Since 1980, when the DSM-III was published, psychiatrists have tried to solve this problem by using what is called descriptive diagnosis: a checklist approach, whereby illnesses are defined wholly by the symptoms patients present. The main virtue of descriptive psychiatry is that it doesn’t rely on unprovable notions about the nature and causes of mental illness, as the Freudian theories behind all those “neuroses” had done. Two doctors who observe a patient carefully and consult the DSM’s criteria lists usually won’t disagree on the diagnosis—something that was embarrassingly common before 1980. But descriptive psychiatry also has a major problem: Its diagnoses are nothing more than groupings of symptoms. If, during a two-week period, you have five of the nine symptoms of depression listed in the DSM, then you have “major depression,” no matter your circumstances or your own perception of your troubles. “No one should be proud that we have a descriptive system,” Frances tells me. “The fact that we do only reveals our limitations.” Instead of curing the profession’s own malady, descriptive psychiatry has just covered it up.
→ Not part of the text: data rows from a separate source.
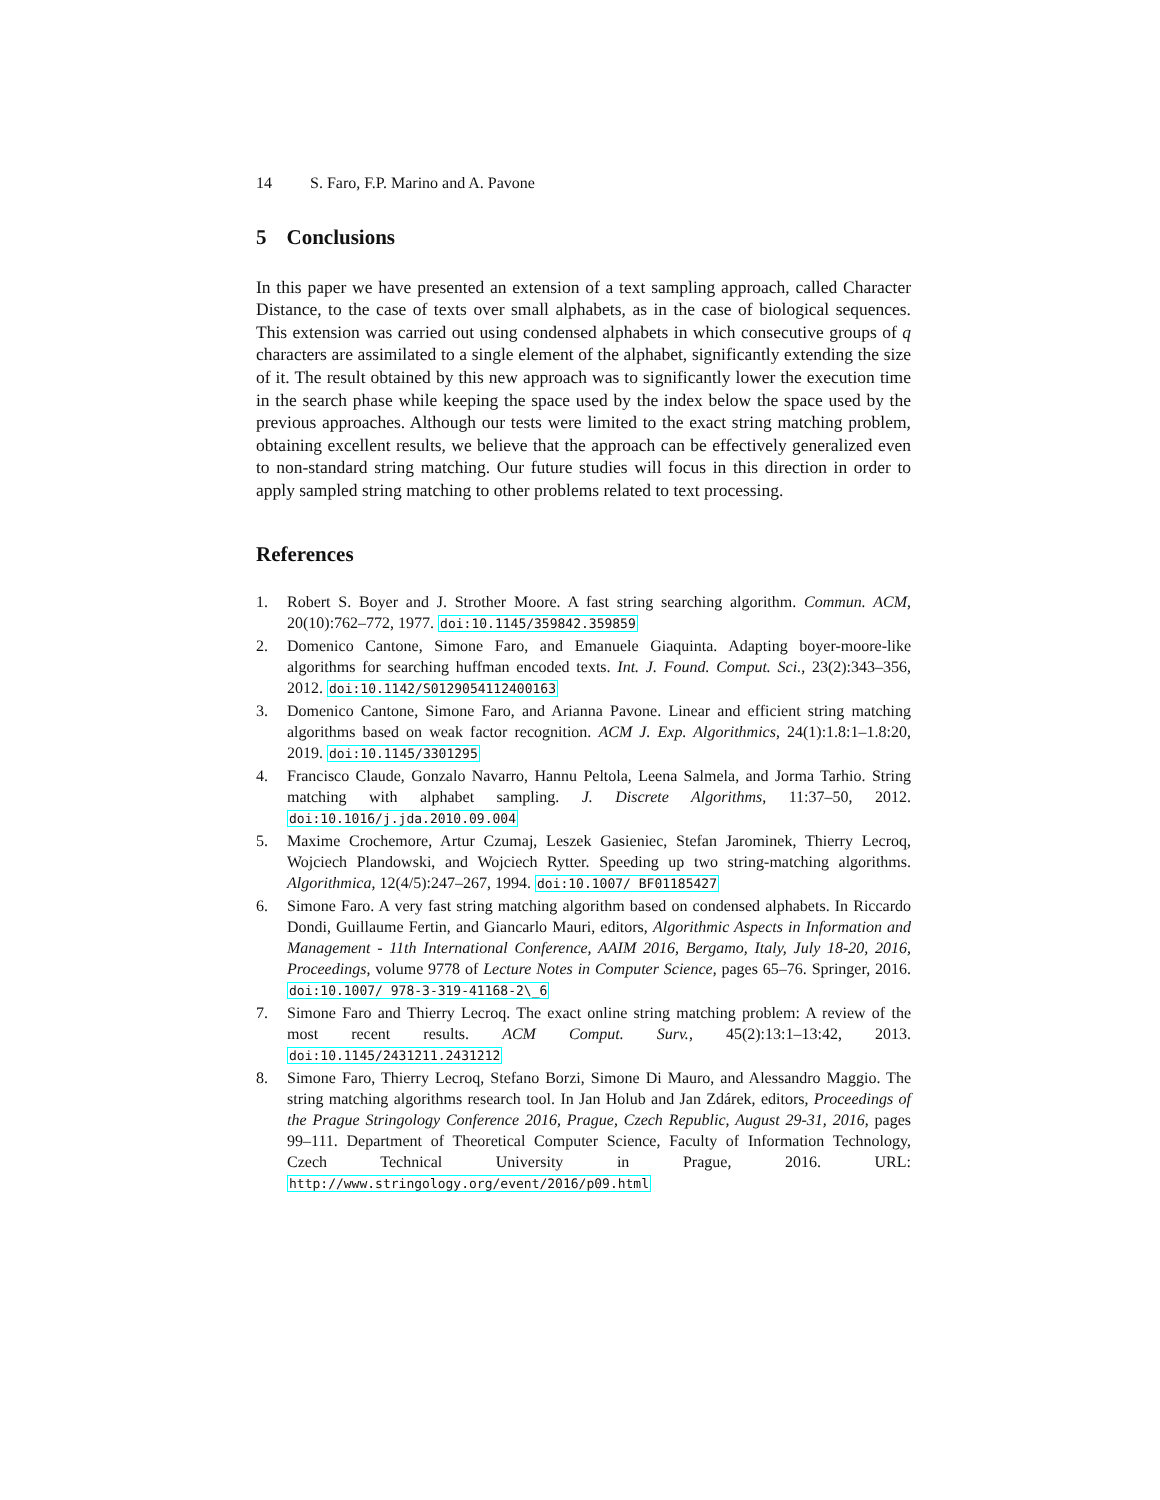14 S. Faro, F.P. Marino and A. Pavone
5 Conclusions
In this paper we have presented an extension of a text sampling approach, called Character Distance, to the case of texts over small alphabets, as in the case of biological sequences. This extension was carried out using condensed alphabets in which consecutive groups of q characters are assimilated to a single element of the alphabet, significantly extending the size of it. The result obtained by this new approach was to significantly lower the execution time in the search phase while keeping the space used by the index below the space used by the previous approaches. Although our tests were limited to the exact string matching problem, obtaining excellent results, we believe that the approach can be effectively generalized even to non-standard string matching. Our future studies will focus in this direction in order to apply sampled string matching to other problems related to text processing.
References
1. Robert S. Boyer and J. Strother Moore. A fast string searching algorithm. Commun. ACM, 20(10):762–772, 1977. doi:10.1145/359842.359859
2. Domenico Cantone, Simone Faro, and Emanuele Giaquinta. Adapting boyer-moore-like algorithms for searching huffman encoded texts. Int. J. Found. Comput. Sci., 23(2):343–356, 2012. doi:10.1142/S0129054112400163
3. Domenico Cantone, Simone Faro, and Arianna Pavone. Linear and efficient string matching algorithms based on weak factor recognition. ACM J. Exp. Algorithmics, 24(1):1.8:1–1.8:20, 2019. doi:10.1145/3301295
4. Francisco Claude, Gonzalo Navarro, Hannu Peltola, Leena Salmela, and Jorma Tarhio. String matching with alphabet sampling. J. Discrete Algorithms, 11:37–50, 2012. doi:10.1016/j.jda.2010.09.004
5. Maxime Crochemore, Artur Czumaj, Leszek Gasieniec, Stefan Jarominek, Thierry Lecroq, Wojciech Plandowski, and Wojciech Rytter. Speeding up two string-matching algorithms. Algorithmica, 12(4/5):247–267, 1994. doi:10.1007/ BF01185427
6. Simone Faro. A very fast string matching algorithm based on condensed alphabets. In Riccardo Dondi, Guillaume Fertin, and Giancarlo Mauri, editors, Algorithmic Aspects in Information and Management - 11th International Conference, AAIM 2016, Bergamo, Italy, July 18-20, 2016, Proceedings, volume 9778 of Lecture Notes in Computer Science, pages 65–76. Springer, 2016. doi:10.1007/ 978-3-319-41168-2\_6
7. Simone Faro and Thierry Lecroq. The exact online string matching problem: A review of the most recent results. ACM Comput. Surv., 45(2):13:1–13:42, 2013. doi:10.1145/2431211.2431212
8. Simone Faro, Thierry Lecroq, Stefano Borzi, Simone Di Mauro, and Alessandro Maggio. The string matching algorithms research tool. In Jan Holub and Jan Zdárek, editors, Proceedings of the Prague Stringology Conference 2016, Prague, Czech Republic, August 29-31, 2016, pages 99–111. Department of Theoretical Computer Science, Faculty of Information Technology, Czech Technical University in Prague, 2016. URL: http://www.stringology.org/event/2016/p09.html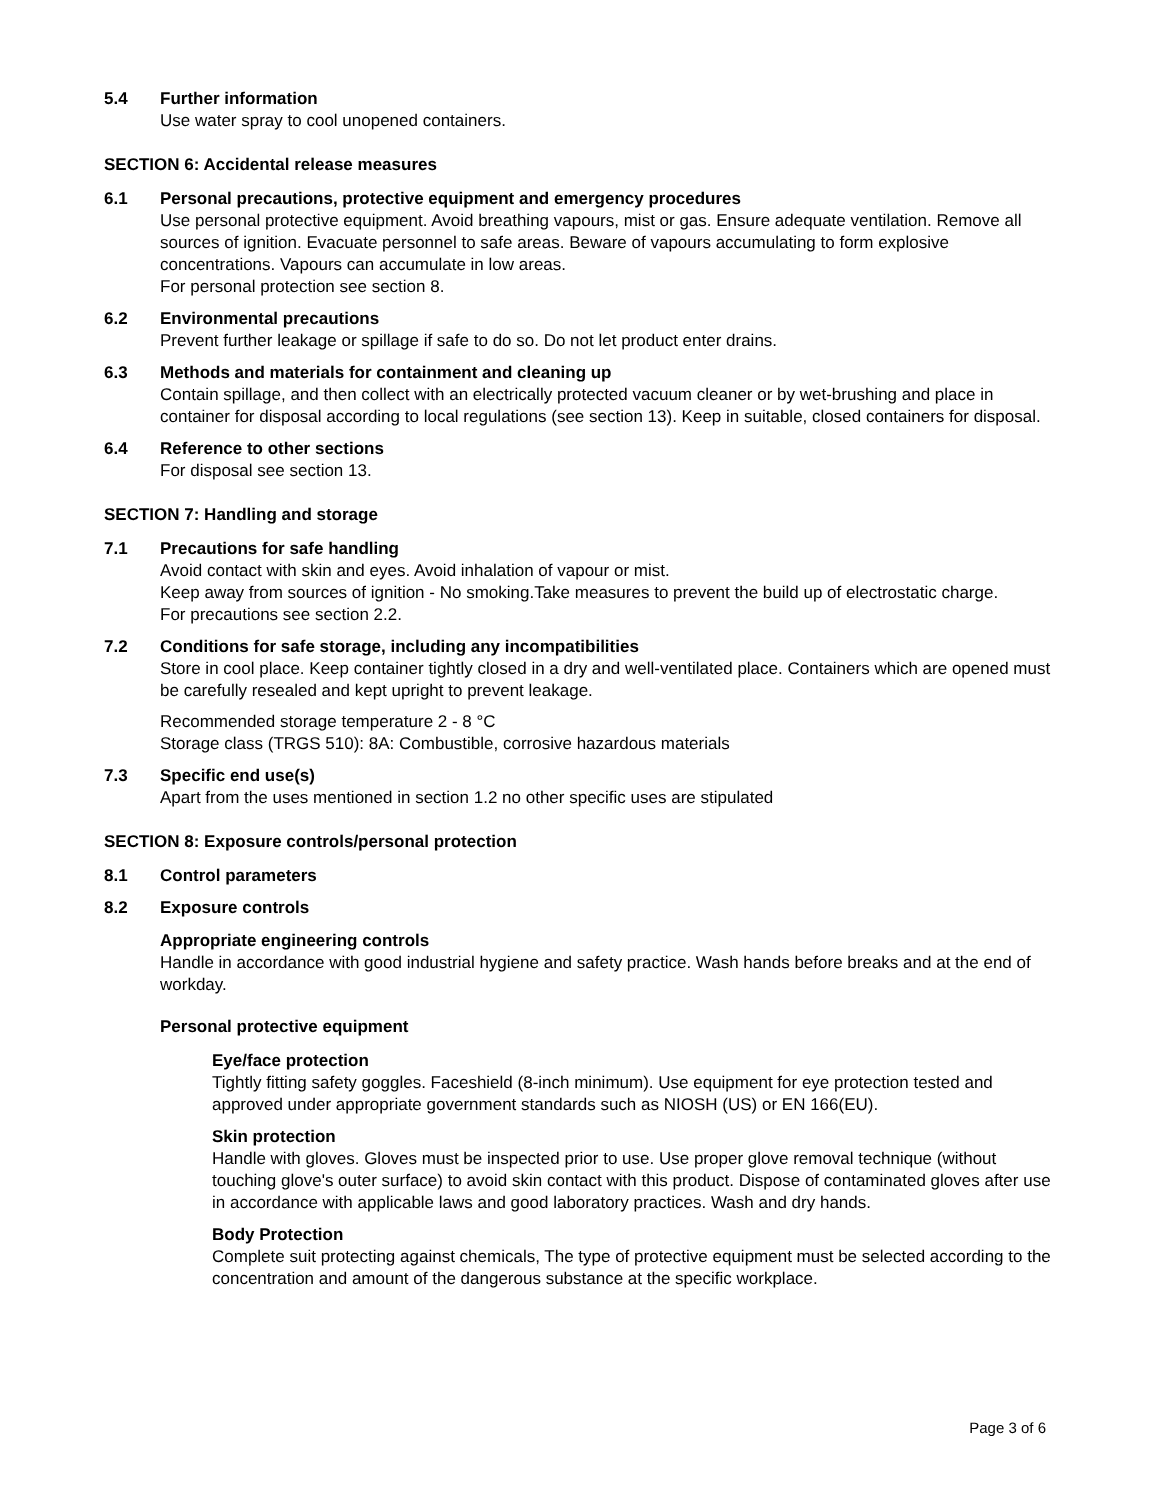5.4 Further information
Use water spray to cool unopened containers.
SECTION 6: Accidental release measures
6.1 Personal precautions, protective equipment and emergency procedures
Use personal protective equipment. Avoid breathing vapours, mist or gas. Ensure adequate ventilation. Remove all sources of ignition. Evacuate personnel to safe areas. Beware of vapours accumulating to form explosive concentrations. Vapours can accumulate in low areas.
For personal protection see section 8.
6.2 Environmental precautions
Prevent further leakage or spillage if safe to do so. Do not let product enter drains.
6.3 Methods and materials for containment and cleaning up
Contain spillage, and then collect with an electrically protected vacuum cleaner or by wet-brushing and place in container for disposal according to local regulations (see section 13). Keep in suitable, closed containers for disposal.
6.4 Reference to other sections
For disposal see section 13.
SECTION 7: Handling and storage
7.1 Precautions for safe handling
Avoid contact with skin and eyes. Avoid inhalation of vapour or mist.
Keep away from sources of ignition - No smoking.Take measures to prevent the build up of electrostatic charge.
For precautions see section 2.2.
7.2 Conditions for safe storage, including any incompatibilities
Store in cool place. Keep container tightly closed in a dry and well-ventilated place. Containers which are opened must be carefully resealed and kept upright to prevent leakage.
Recommended storage temperature 2 - 8 °C
Storage class (TRGS 510): 8A: Combustible, corrosive hazardous materials
7.3 Specific end use(s)
Apart from the uses mentioned in section 1.2 no other specific uses are stipulated
SECTION 8: Exposure controls/personal protection
8.1 Control parameters
8.2 Exposure controls
Appropriate engineering controls
Handle in accordance with good industrial hygiene and safety practice. Wash hands before breaks and at the end of workday.
Personal protective equipment
Eye/face protection
Tightly fitting safety goggles. Faceshield (8-inch minimum). Use equipment for eye protection tested and approved under appropriate government standards such as NIOSH (US) or EN 166(EU).
Skin protection
Handle with gloves. Gloves must be inspected prior to use. Use proper glove removal technique (without touching glove's outer surface) to avoid skin contact with this product. Dispose of contaminated gloves after use in accordance with applicable laws and good laboratory practices. Wash and dry hands.
Body Protection
Complete suit protecting against chemicals, The type of protective equipment must be selected according to the concentration and amount of the dangerous substance at the specific workplace.
Page 3 of 6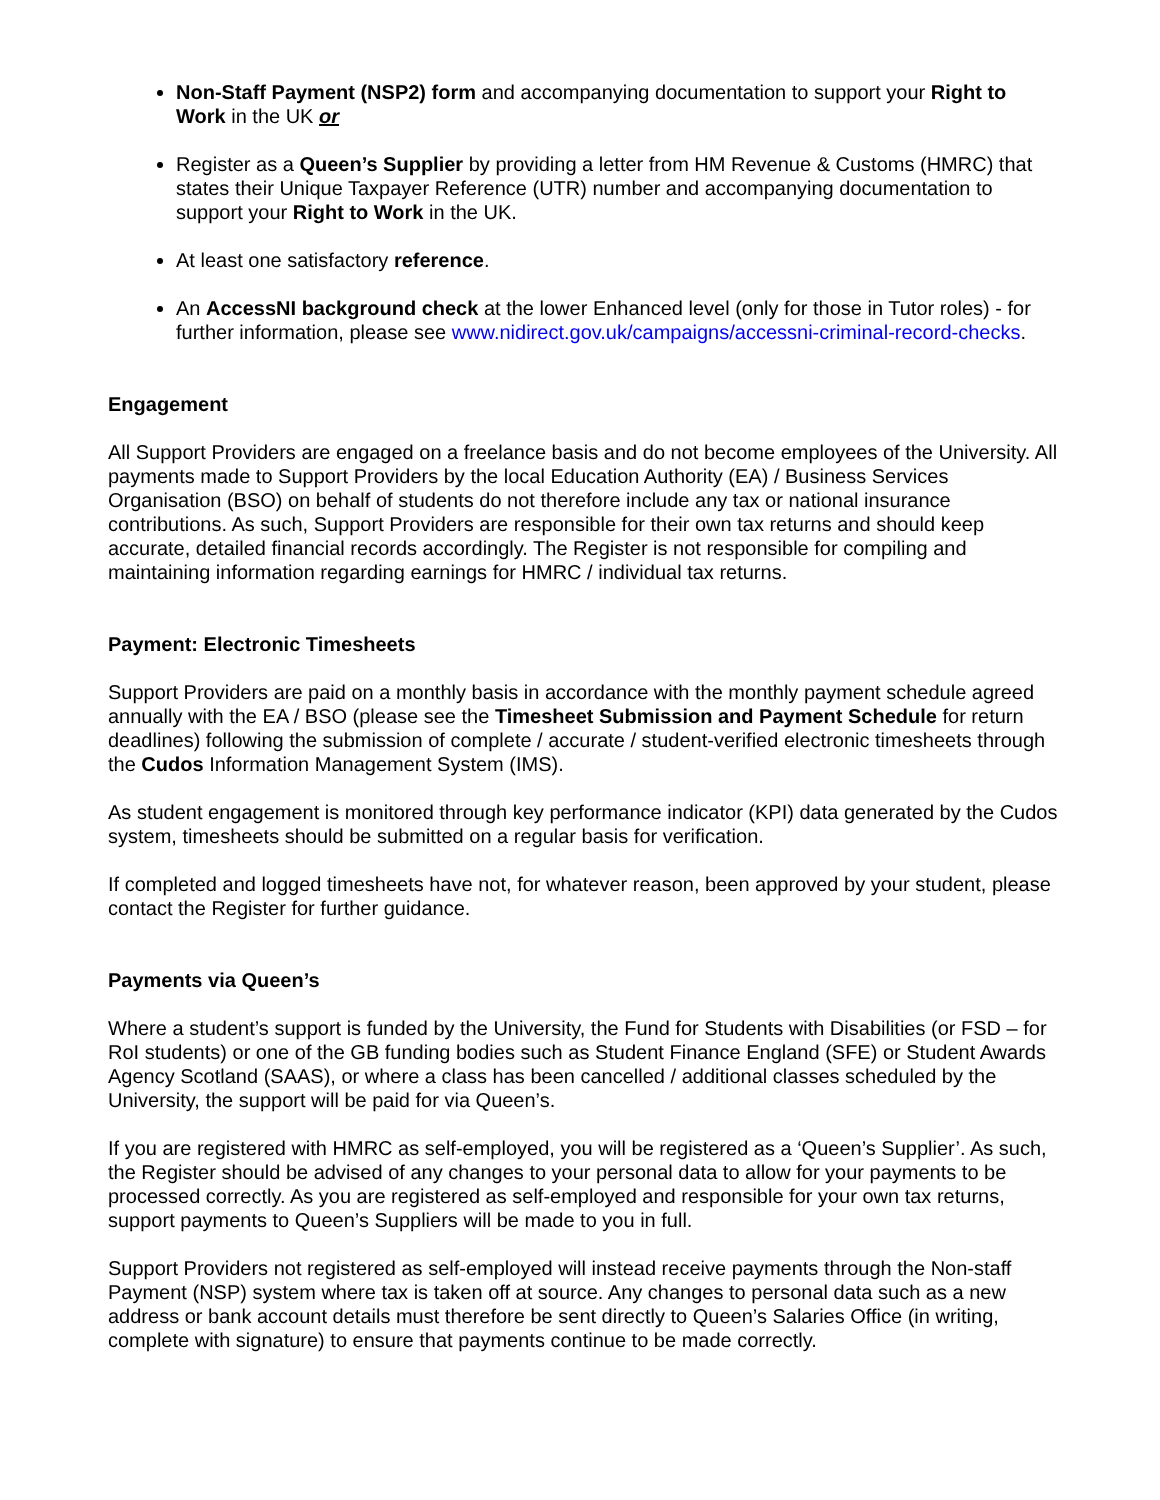Non-Staff Payment (NSP2) form and accompanying documentation to support your Right to Work in the UK or
Register as a Queen’s Supplier by providing a letter from HM Revenue & Customs (HMRC) that states their Unique Taxpayer Reference (UTR) number and accompanying documentation to support your Right to Work in the UK.
At least one satisfactory reference.
An AccessNI background check at the lower Enhanced level (only for those in Tutor roles) - for further information, please see www.nidirect.gov.uk/campaigns/accessni-criminal-record-checks.
Engagement
All Support Providers are engaged on a freelance basis and do not become employees of the University. All payments made to Support Providers by the local Education Authority (EA) / Business Services Organisation (BSO) on behalf of students do not therefore include any tax or national insurance contributions. As such, Support Providers are responsible for their own tax returns and should keep accurate, detailed financial records accordingly. The Register is not responsible for compiling and maintaining information regarding earnings for HMRC / individual tax returns.
Payment: Electronic Timesheets
Support Providers are paid on a monthly basis in accordance with the monthly payment schedule agreed annually with the EA / BSO (please see the Timesheet Submission and Payment Schedule for return deadlines) following the submission of complete / accurate / student-verified electronic timesheets through the Cudos Information Management System (IMS).
As student engagement is monitored through key performance indicator (KPI) data generated by the Cudos system, timesheets should be submitted on a regular basis for verification.
If completed and logged timesheets have not, for whatever reason, been approved by your student, please contact the Register for further guidance.
Payments via Queen’s
Where a student’s support is funded by the University, the Fund for Students with Disabilities (or FSD – for RoI students) or one of the GB funding bodies such as Student Finance England (SFE) or Student Awards Agency Scotland (SAAS), or where a class has been cancelled / additional classes scheduled by the University, the support will be paid for via Queen’s.
If you are registered with HMRC as self-employed, you will be registered as a ‘Queen’s Supplier’. As such, the Register should be advised of any changes to your personal data to allow for your payments to be processed correctly. As you are registered as self-employed and responsible for your own tax returns, support payments to Queen’s Suppliers will be made to you in full.
Support Providers not registered as self-employed will instead receive payments through the Non-staff Payment (NSP) system where tax is taken off at source. Any changes to personal data such as a new address or bank account details must therefore be sent directly to Queen’s Salaries Office (in writing, complete with signature) to ensure that payments continue to be made correctly.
The DSM-5 battle comes at a time when psychiatry’s authority seems more tenuous than ever. In terms of both research dollars and public attention, molecular biology—neuroscience and genetics—has come to dominate inquiries into what makes us tick. And indeed, a few tantalizing results from these disciplines have cast serious doubt on long-held psychiatric ideas. Take schizophrenia and bipolar disorder: For more than a century, those two illnesses have occupied separate branches of the psychiatric taxonomy. But research suggests that the same genetic factors predispose people to both illnesses, a discovery that casts doubt on whether this fundamental division exists in nature or only in the minds of psychiatrists. Other results suggest new diagnostic criteria for diseases: Depressed patients, for example, tend to have cell loss in the hippocampal regions, areas normally rich in serotonin. Certain mental illnesses are alleviated by brain therapies, such as transcranial magnetic stimulation, even as the reasons why are not entirely understood.
Some mental health researchers are convinced that the DSM might soon be completely revolutionized or even rendered obsolete. In recent years, the National Institute of Mental Health has launched an effort to transform psychiatry into what its director, Thomas Insel, calls clinical neuroscience.